The program focused on reduced energy intake (800-2,000 kcal per day, depending on age and weight); increased physical activity (more than 10,000 steps/day as measured by pedometry), which included structured exercise for at least 30 minutes per day; and behavior modification. The subjects were advised to limit time spent on sedentary pursuits such as computer or television to 2 hours per day, and to participate in bike rides, hiking trips, kickboxing events, and bowling parties with other patients. They received 6 weeks of instruction from a personal trainer and met with a physician, a dietitian, or an exercise consultant every 6 weeks.
Twenty-four of the 25 subjects in the surgery group (96%) completed the full 2 years of follow-up, compared with 18 of the 25 in the lifestyle group (72%).
Twenty-one subjects in the surgery group (84%) but only three subjects in the lifestyle group (12%) achieved the primary outcome measure of a loss of at least 50% of excess weight.
At 2 years, surgery group subjects had lost a mean of 35 kg, which represents a mean loss of 28% of total body weight. In comparison, subjects in the lifestyle group lost a mean of 3 kg, which represents a mean loss of 3% of total body weight, according to Dr. O'Brien and his colleagues (JAMA 2010;303:519-26).
At the inception of the study, 9 subjects in the surgery group and 10 in the lifestyle group had metabolic syndrome. By the end of the study, this had resolved in all surgery subjects and in six of the lifestyle subjects.
Similarly, insulin resistance was abnormally high in more than half of the subjects at baseline. The problem resolved in all subjects in the surgery group but persisted in three subjects in the lifestyle group.
Those who underwent gastric banding also showed significant improvements in quality of life in the domains of physical functioning, general health, self-esteem, and family activities, whereas those who participated in the nonsurgical intervention did not.
There were no operative or postoperative complications, and the rates of adverse events were similar between the two groups.
Two girls in each group became pregnant during follow-up, an unexpectedly high rate that “suggests sexual counseling may be appropriate in association with weight-loss programs” in adolescents, the researchers said.

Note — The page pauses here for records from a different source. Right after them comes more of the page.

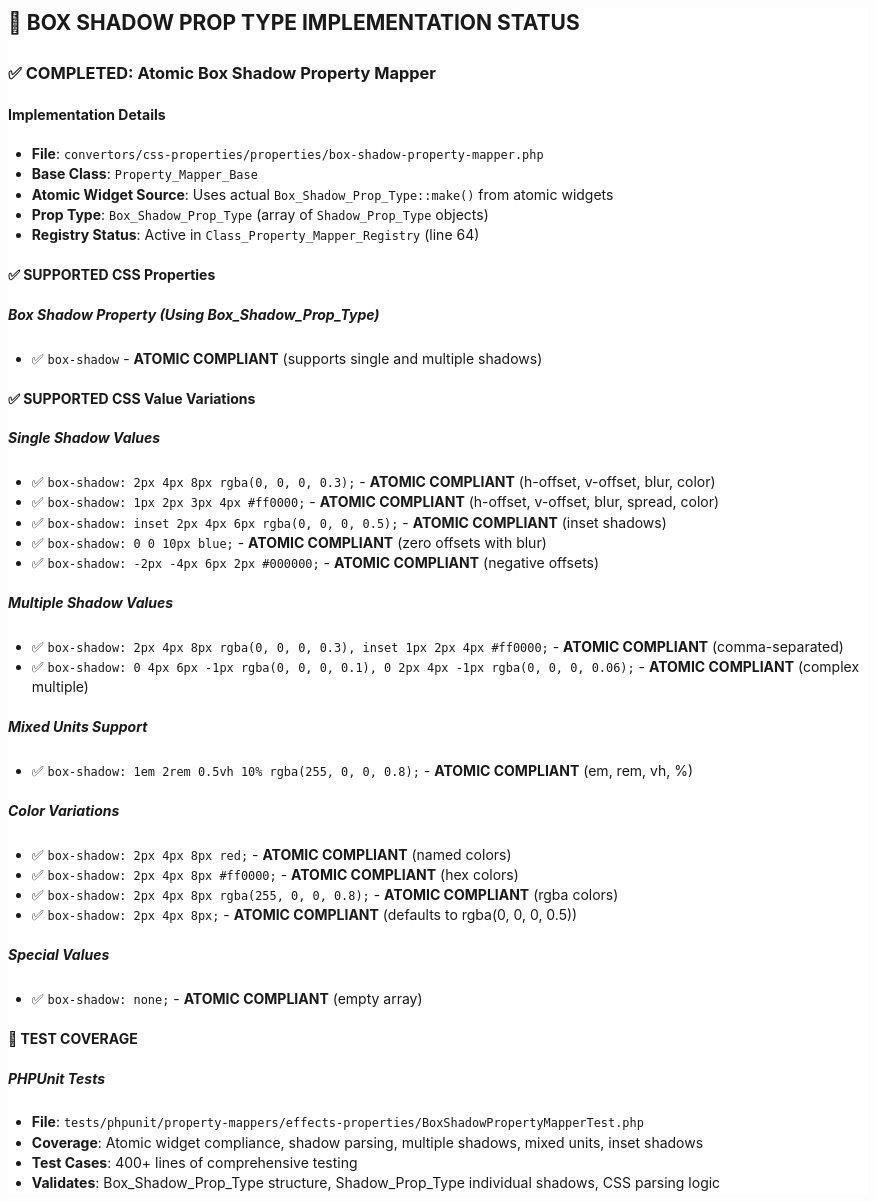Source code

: ## 🎯 **BOX SHADOW PROP TYPE IMPLEMENTATION STATUS**

### **✅ COMPLETED: Atomic Box Shadow Property Mapper**

#### **Implementation Details**
- **File**: `convertors/css-properties/properties/box-shadow-property-mapper.php`
- **Base Class**: `Property_Mapper_Base`
- **Atomic Widget Source**: Uses actual `Box_Shadow_Prop_Type::make()` from atomic widgets
- **Prop Type**: `Box_Shadow_Prop_Type` (array of `Shadow_Prop_Type` objects)
- **Registry Status**: Active in `Class_Property_Mapper_Registry` (line 64)

#### **✅ SUPPORTED CSS Properties**

##### **Box Shadow Property (Using Box_Shadow_Prop_Type)**
- ✅ `box-shadow` - **ATOMIC COMPLIANT** (supports single and multiple shadows)

#### **✅ SUPPORTED CSS Value Variations**

##### **Single Shadow Values**
- ✅ `box-shadow: 2px 4px 8px rgba(0, 0, 0, 0.3);` - **ATOMIC COMPLIANT** (h-offset, v-offset, blur, color)
- ✅ `box-shadow: 1px 2px 3px 4px #ff0000;` - **ATOMIC COMPLIANT** (h-offset, v-offset, blur, spread, color)
- ✅ `box-shadow: inset 2px 4px 6px rgba(0, 0, 0, 0.5);` - **ATOMIC COMPLIANT** (inset shadows)
- ✅ `box-shadow: 0 0 10px blue;` - **ATOMIC COMPLIANT** (zero offsets with blur)
- ✅ `box-shadow: -2px -4px 6px 2px #000000;` - **ATOMIC COMPLIANT** (negative offsets)

##### **Multiple Shadow Values**
- ✅ `box-shadow: 2px 4px 8px rgba(0, 0, 0, 0.3), inset 1px 2px 4px #ff0000;` - **ATOMIC COMPLIANT** (comma-separated)
- ✅ `box-shadow: 0 4px 6px -1px rgba(0, 0, 0, 0.1), 0 2px 4px -1px rgba(0, 0, 0, 0.06);` - **ATOMIC COMPLIANT** (complex multiple)

##### **Mixed Units Support**
- ✅ `box-shadow: 1em 2rem 0.5vh 10% rgba(255, 0, 0, 0.8);` - **ATOMIC COMPLIANT** (em, rem, vh, %)

##### **Color Variations**
- ✅ `box-shadow: 2px 4px 8px red;` - **ATOMIC COMPLIANT** (named colors)
- ✅ `box-shadow: 2px 4px 8px #ff0000;` - **ATOMIC COMPLIANT** (hex colors)
- ✅ `box-shadow: 2px 4px 8px rgba(255, 0, 0, 0.8);` - **ATOMIC COMPLIANT** (rgba colors)
- ✅ `box-shadow: 2px 4px 8px;` - **ATOMIC COMPLIANT** (defaults to rgba(0, 0, 0, 0.5))

##### **Special Values**
- ✅ `box-shadow: none;` - **ATOMIC COMPLIANT** (empty array)

#### **🧪 TEST COVERAGE**

##### **PHPUnit Tests**
- **File**: `tests/phpunit/property-mappers/effects-properties/BoxShadowPropertyMapperTest.php`
- **Coverage**: Atomic widget compliance, shadow parsing, multiple shadows, mixed units, inset shadows
- **Test Cases**: 400+ lines of comprehensive testing
- **Validates**: Box_Shadow_Prop_Type structure, Shadow_Prop_Type individual shadows, CSS parsing logic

Since “the need for revisional procedures for enlargement of the stomach above the band or injury to the tubing is intrinsic to the gastric banding procedure,” it was not surprising that seven patients in the surgery group (28%) required such revisions, they noted. “The need for a revisional procedure did not compromise the weight loss outcome or lead to additional adverse events,” the investigators stated.
However, compared with adults, adolescents may have more difficulty understanding and complying with instructions to eat only small meals and to eat very slowly in order to avoid the need for revisional procedures. Therefore, additional education and supervision of eating may be helpful for this age group, they added.
In an editorial comment accompanying the article, Dr. Edward H. Livingston of the University of Texas Southwestern Medical Center, Dallas, said that the study provides another randomized controlled trial comparing bariatric surgery with nonsurgical treatments, culminating in more level 1 evidence. This is crucial because the quality of the current evidence in support of bariatric surgery is “poor,” he said (JAMA 2010;303:559-60).
Dr. Livingston added that the 28% rate of revisional procedures in this study is particularly important “because O'Brien et al. are among the most experienced group in the world with these operations, suggesting that these complication rates will probably be higher in actual community practice.”
This study was supported in part by Allergan Inc., which provided the gastric bands. Dr. O'Brien reported no potential conflicts of interest, but one of his associates is a consultant for Allergan, Bariatric Advantage, Scientific Intake Ltd., SP Health Co., Optifast, Abbott Australasia, Eli Lilly Australia, Merck Sharp & Dohme Australia, Nestle Australia, and Roche Products Australia. Dr. Livingston reported no potential conflicts of interest.